Through the ranks of his orchestra important tango names passed: Luis Moresco, Luis Visca, Nerón Ferrazzano, Daniel Alvarez, Gabriel Clausi, Jorge Argentino Fernández, the vocalist Carlos Dante and the poet Armando Tagini.

He is, undoubtedly, among the most prolific and qualified composers in tango, throughout its history.

Since his opening page: “La primera sin tocar”, around 1912, the exuberant flow of his creativity and the high lyrical flight, that would characterize his output as a whole, are present throughout his oeuvre, either in the numbers conceived as instrumentals or in those penned to be sung. The latter ones are the largest number in his oeuvre.

As for these songs, he is among the favorite composers of Carlos Gardel who committed to record sixteen of his numbers.

In this facet of his artistic work he had important collaborators, such as Enrique Dizeo, Lito Bayardo, Santiago Adamini, Cátulo Castillo, Vicente Planells del Campo, Francisco Laino, Mario Battistella, Francisco Bastardi and Nolo López. But it was with Francisco García Jiménez with whom he achieved the best blend of music and lyrics.

Besides tangos, he composed waltzes, pasodobles, zambas, milongas and even pieces of other genres. And in all his compositions we can perceive the fresh fragrance of the spontaneity with which they were devised. That ready and genuine inspiration of the illuminated ones that consecrates him as one of the greatest melody writers in the genre.

Because Aieta possessed an innate gift for composing with astonishing easiness, with a remarkable ad lib facility whic is described by his own words and is quoted by Horacio Ferrer: «Every day I get up at 7 in the morning and, at 8 o'clock I am getting something new on the bandoneon».

He indistinctly composed on the bandoneon or on the piano, of which he had complete command. As he was unable to write music he had unavoidably to turn to other musicians in order to transcribe his pieces to a music staff. Many of them were transcribed by the remarkable singer and musician, Charlo, a great friend of Aieta's. The former used to go to the latter's home to borrow his piano in order to compose.

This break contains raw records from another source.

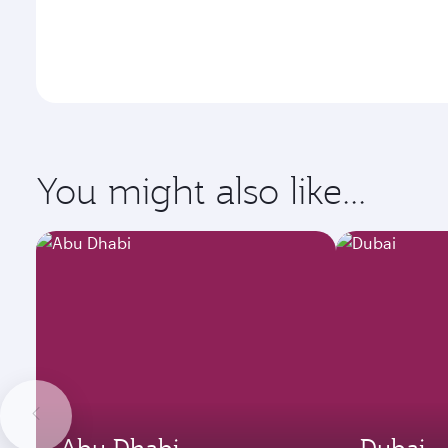
You might also like...
Abu Dhabi
Dubai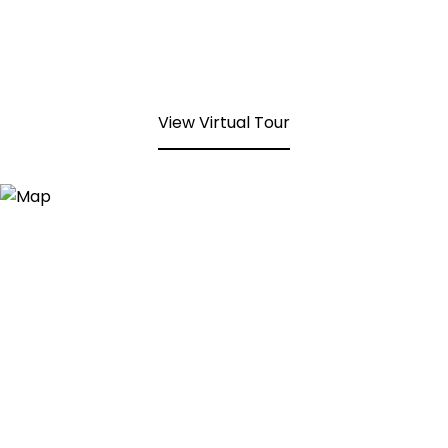
View Virtual Tour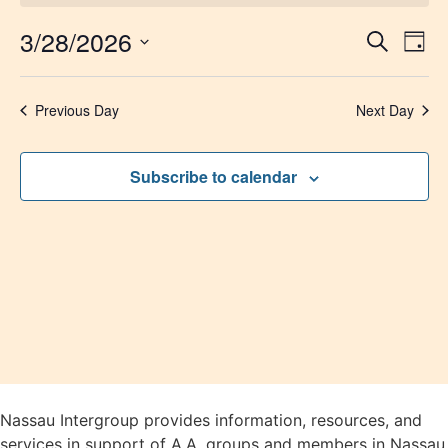
3/28/2026
Event
Ev
Search
Day
Select
Vi
Sear
date.
Na
Previous Day
Next Day
and
View
Subscribe to calendar
Navig
Nassau Intergroup provides information, resources, and
services in support of A.A. groups and members in Nassau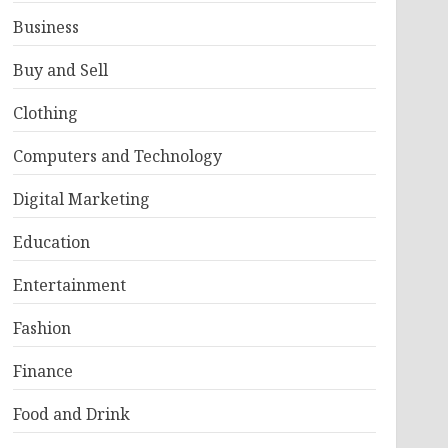
Business
Buy and Sell
Clothing
Computers and Technology
Digital Marketing
Education
Entertainment
Fashion
Finance
Food and Drink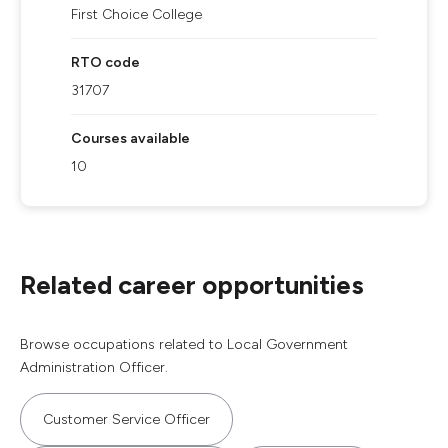
First Choice College
RTO code
31707
Courses available
10
Related career opportunities
Browse occupations related to Local Government
Administration Officer.
Customer Service Officer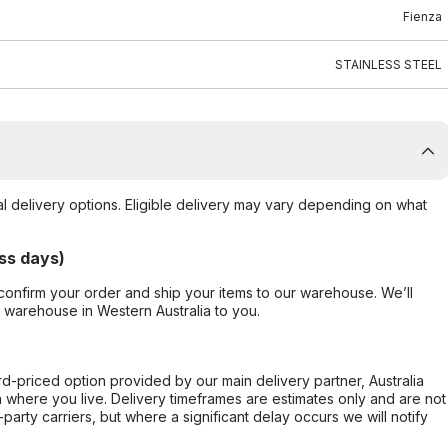
Fienza
STAINLESS STEEL
al delivery options. Eligible delivery may vary depending on what
ss days)
confirm your order and ship your items to our warehouse. We’ll
r warehouse in Western Australia to you.
ard-priced option provided by our main delivery partner, Australia
 where you live. Delivery timeframes are estimates only and are not
party carriers, but where a significant delay occurs we will notify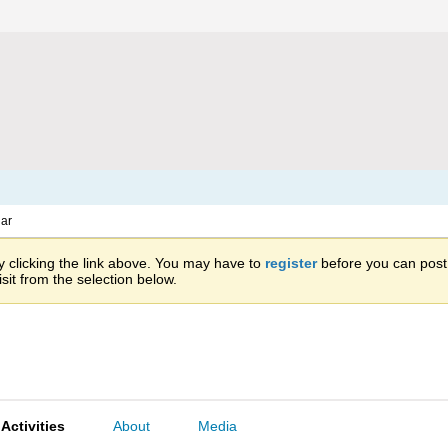
ar
 clicking the link above. You may have to
register
before you can post: 
sit from the selection below.
Activities
About
Media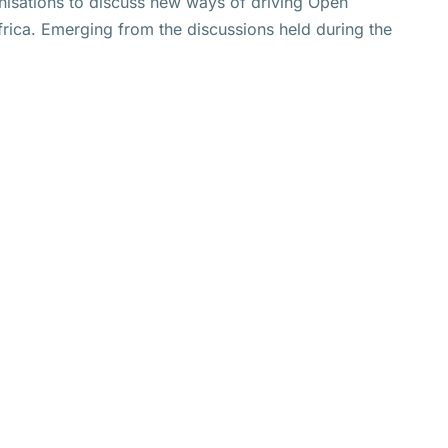
nisations to discuss new ways of driving Open
rica. Emerging from the discussions held during the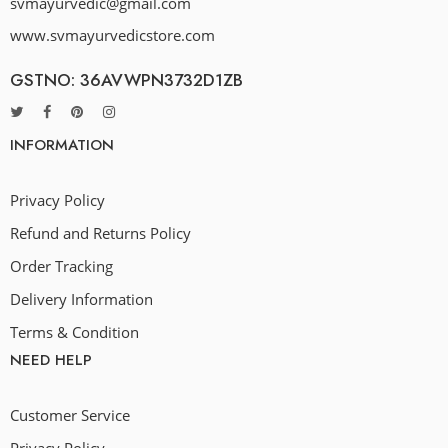
svmayurvedic@gmail.com
www.svmayurvedicstore.com
GSTNO: 36AVWPN3732D1ZB
INFORMATION
Privacy Policy
Refund and Returns Policy
Order Tracking
Delivery Information
Terms & Condition
NEED HELP
Customer Service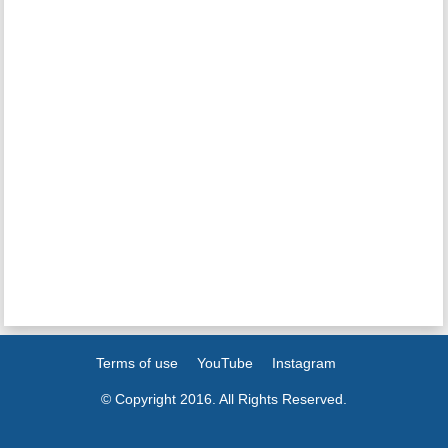
Terms of use
YouTube
Instagram
© Copyright 2016. All Rights Reserved.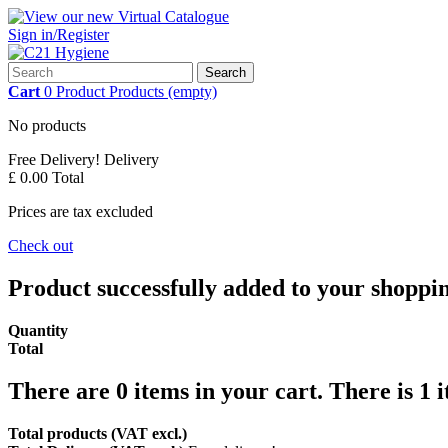
Sign in/Register
Search
Cart
0
Product
Products
(empty)
No products
Free Delivery!
Delivery
£ 0.00
Total
Prices are tax excluded
Check out
Product successfully added to your shoppi
Quantity
Total
There are
0
items in your cart.
There is 1 
Total products (VAT excl.)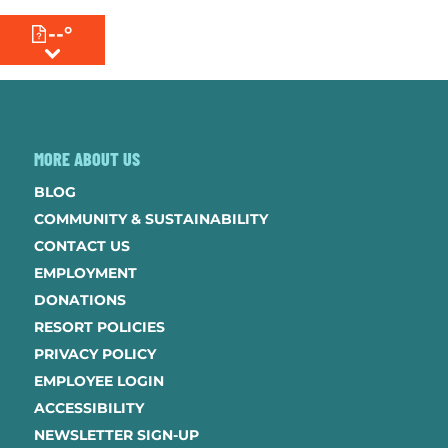
--°
MENU
MORE ABOUT US
BLOG
COMMUNITY & SUSTAINABILITY
CONTACT US
EMPLOYMENT
DONATIONS
RESORT POLICIES
PRIVACY POLICY
EMPLOYEE LOGIN
ACCESSIBILITY
NEWSLETTER SIGN-UP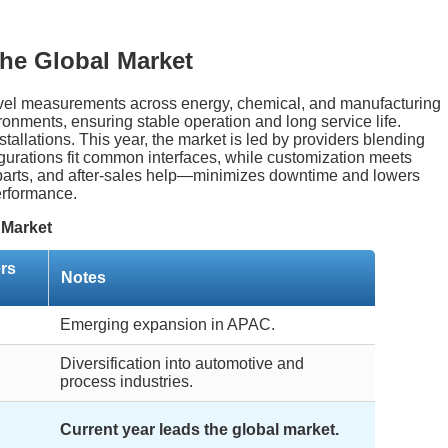
he Global Market
 level measurements across energy, chemical, and manufacturing
ronments, ensuring stable operation and long service life.
allations. This year, the market is led by providers blending
igurations fit common interfaces, while customization meets
, parts, and after-sales help—minimizes downtime and lowers
erformance.
 Market
rs
Notes
Emerging expansion in APAC.
Diversification into automotive and
process industries.
Current year leads the global market.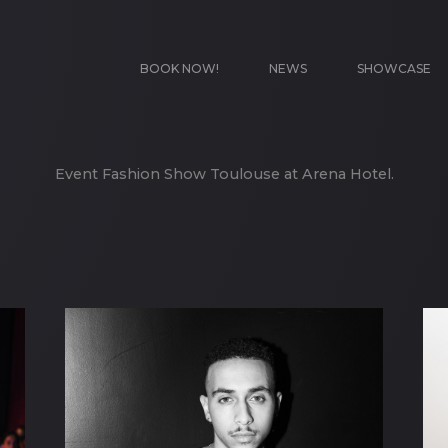
BOOK NOW!
NEWS
SHOWCASE
Event Fashion Show Toulouse at Arena Hotel.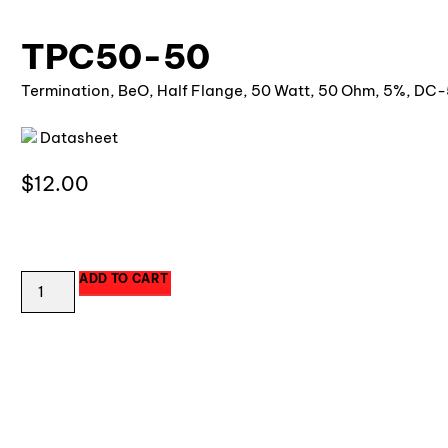
TPC50-50
Termination, BeO, Half Flange, 50 Watt, 50 Ohm, 5%, DC-
Datasheet
$
12.00
172 in stock
ADD TO CART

The peak of his inspiration was in the twenties and in the early thirties: “El huérfano” (1921), “Príncipe” (1922), “La mentirosa” (1923), “Suerte loca” (1925), “Siga el corso”, “Bajo Belgrano” and “Tus besos fueron míos” (1926), “Carnaval” and “La chiflada” (1927), “Entre sueños”, “Alma en pena” and “Yo me quiero disfrazar” (1928), “Prisionero”, “Palomita blanca”, “Chau ingrata”, “Tras cartón”, “Tan grande y tan zonzo” and “Qué fenómeno”, (1929), “Primero campaneala” and “Bajo tierra” (1930), “Ya estamos iguales” (1934). Thereafter, there was a kind of recess in his work as composer until the 40s when two booms were launched: “Mariposita" (1940) and “Color de barro" (1941).

Furthermore, the validity of his repertoire was continually revitalized , thanks to the stupendous renditions of his numbers by the most successful names of the period: Aníbal Troilo, Osvaldo Fresedo, Alfredo De Angelis, Miguel Caló, Ricardo Tanturi, Osvaldo Pugliese, Francisco Canaro, Juan D'Arienzo, etc.

In the 50s he released two hits: “Estampa tanguera” and “Escolaso” which Edmundo Rivero recorded.